Liu Ouqing, Civil Servant Who Helped Feed Wuhan, Dies at 78

This obituary is part of a series about people who have died in the coronavirus pandemic. Read about others here.

Liu Ouqing’s life was one of service to his country. At a young age, he joined the Chinese Army. He then worked in a state-owned factory, before becoming a civil servant and a school administrator.

In the 1990s, as China was moving to open up its centrally planned economy, Mr. Liu was party secretary of the Wuhan Grain Bureau, responsible for ensuring that the city had enough to eat. Later, he helped establish what is now known as Wuhan Business University.

Mr. Liu died of complications of the new coronavirus on Jan. 29 at a hospital in Wuhan, said his son, Liu Pei’en. He was 78.

He developed symptoms of Covid-19, the disease caused by the virus, two weeks after checking in to the hospital for his yearly health exam, and died days later.

Not long after his death, local officials in Wuhan began pressuring Mr. Liu’s son to quickly bury his father, as the government was moving to control the narrative of the outbreak. The younger Mr.
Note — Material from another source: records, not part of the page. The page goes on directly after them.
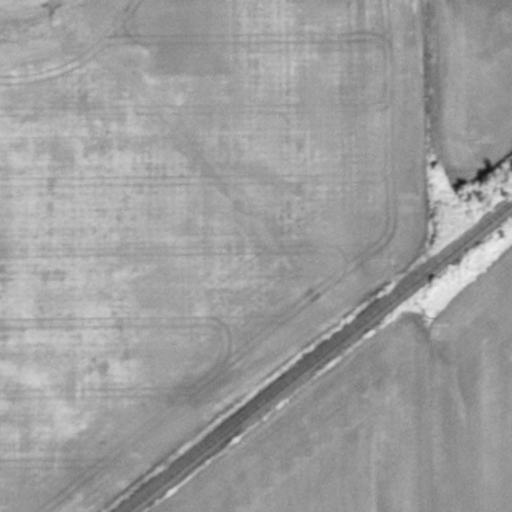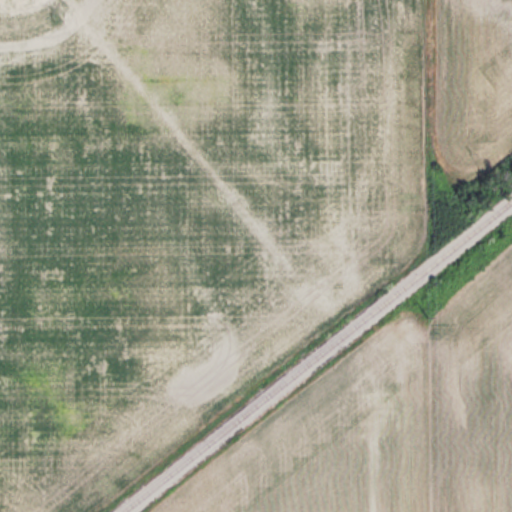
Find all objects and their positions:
power tower: (422, 307)
railway: (317, 356)
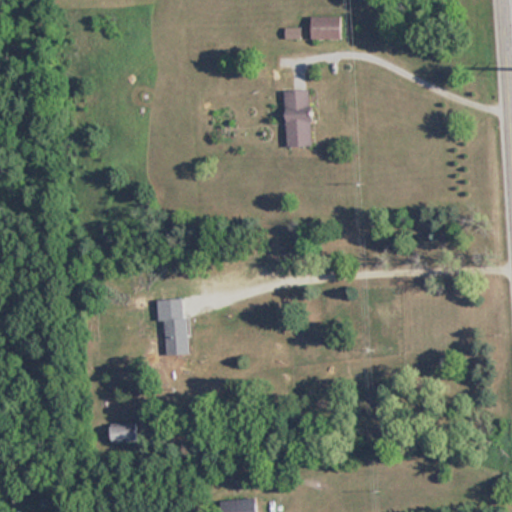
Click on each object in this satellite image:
building: (326, 24)
building: (326, 25)
road: (509, 53)
road: (405, 70)
building: (178, 86)
building: (178, 86)
building: (298, 118)
building: (299, 118)
road: (350, 266)
building: (173, 318)
building: (173, 319)
building: (124, 434)
building: (124, 434)
building: (240, 505)
building: (240, 505)
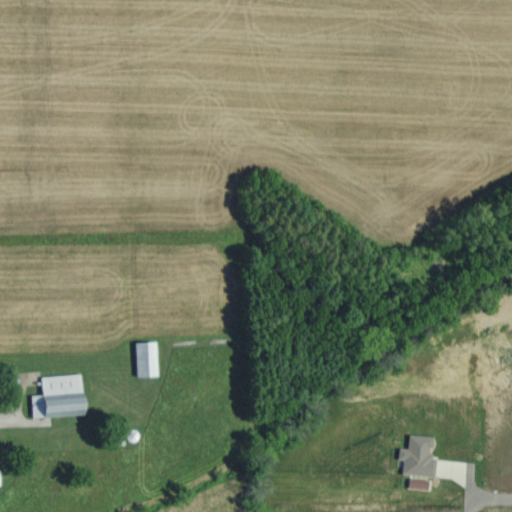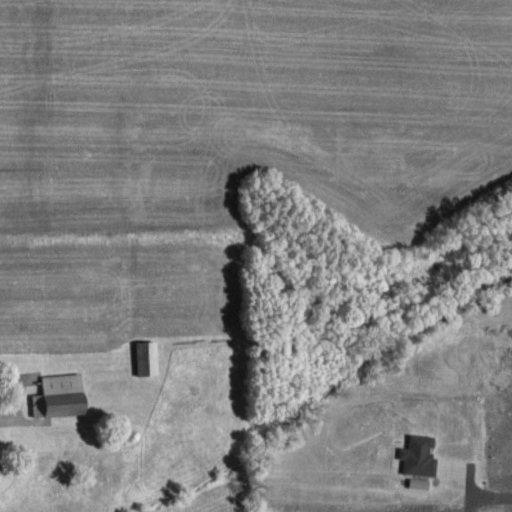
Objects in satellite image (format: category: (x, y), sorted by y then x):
building: (149, 357)
building: (61, 395)
road: (9, 427)
building: (420, 455)
building: (1, 474)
Liu did not protest, even though he resented being forced to share such a private moment with government-appointed chaperones.

He did not want to ruin the reputation his father had built as an upstanding public servant, he said. “My father was a man of integrity,” the younger Mr. Liu said. “All he wanted in his life was to have a clean reputation.”

Liu Ouqing was born in 1941 into a poor family in Huanggang, a city in the central Chinese province of Hubei, of which Wuhan is the capital.

After finishing high school, Mr. Liu enlisted in the People’s Liberation Army in 1961 and built railways in the northeastern Chinese province of Heilongjiang. In 1968, he went to Wuhan to work at a state-owned machinery factory.

Mr. Liu joined the civil service in the late 1980s, and was soon promoted to be party secretary of the Wuhan Grain Bureau. The job involved frequent travel abroad, including a visit to the United Nations headquarters in New York to negotiate prices on the import of grains and oil to Wuhan.

Mr. Liu’s life took a turn in 2000, when he was reassigned to work as a manager at a vocational school. To Mr. Liu, it was a demotion — “the consequence of offending the mayor,” he later said in a memoir he was writing for his family. His son said he had been punished for looking into a bribery case involving a man connected to the Wuhan mayor at the time.

Mr. Liu persevered in his new position, fighting to secure government funding for the school, and playing a key role in merging the institution with several others to establish what is now Wuhan Business University.

He retired in 2006. In recent years, he and his wife began visiting Sanya, a resort town popular among older Chinese for its sunny weather and beaches.

On Jan. 6, before his annual trip to Sanya, Mr. Liu went to a hospital in Wuhan for his health checkup. The day before, 59 cases of an unexplained “viral pneumonia” had been reported in the city, but local officials insisted there was no clear evidence of human-to-human transmission.

By late January, he was hooked up to a ventilator and his blood oxygen levels were plummeting. He knew that he would not be able to finish his memoir, which he had hoped to give to his granddaughter as a life guide. Without telling anyone, he ripped up the papers and stuffed them into the pocket of his down jacket.

Not long after he died, his son found the scraps in his father’s pocket.

“My life was that of an ordinary man,” Mr. Liu had written. “But it has also been a life of striving.”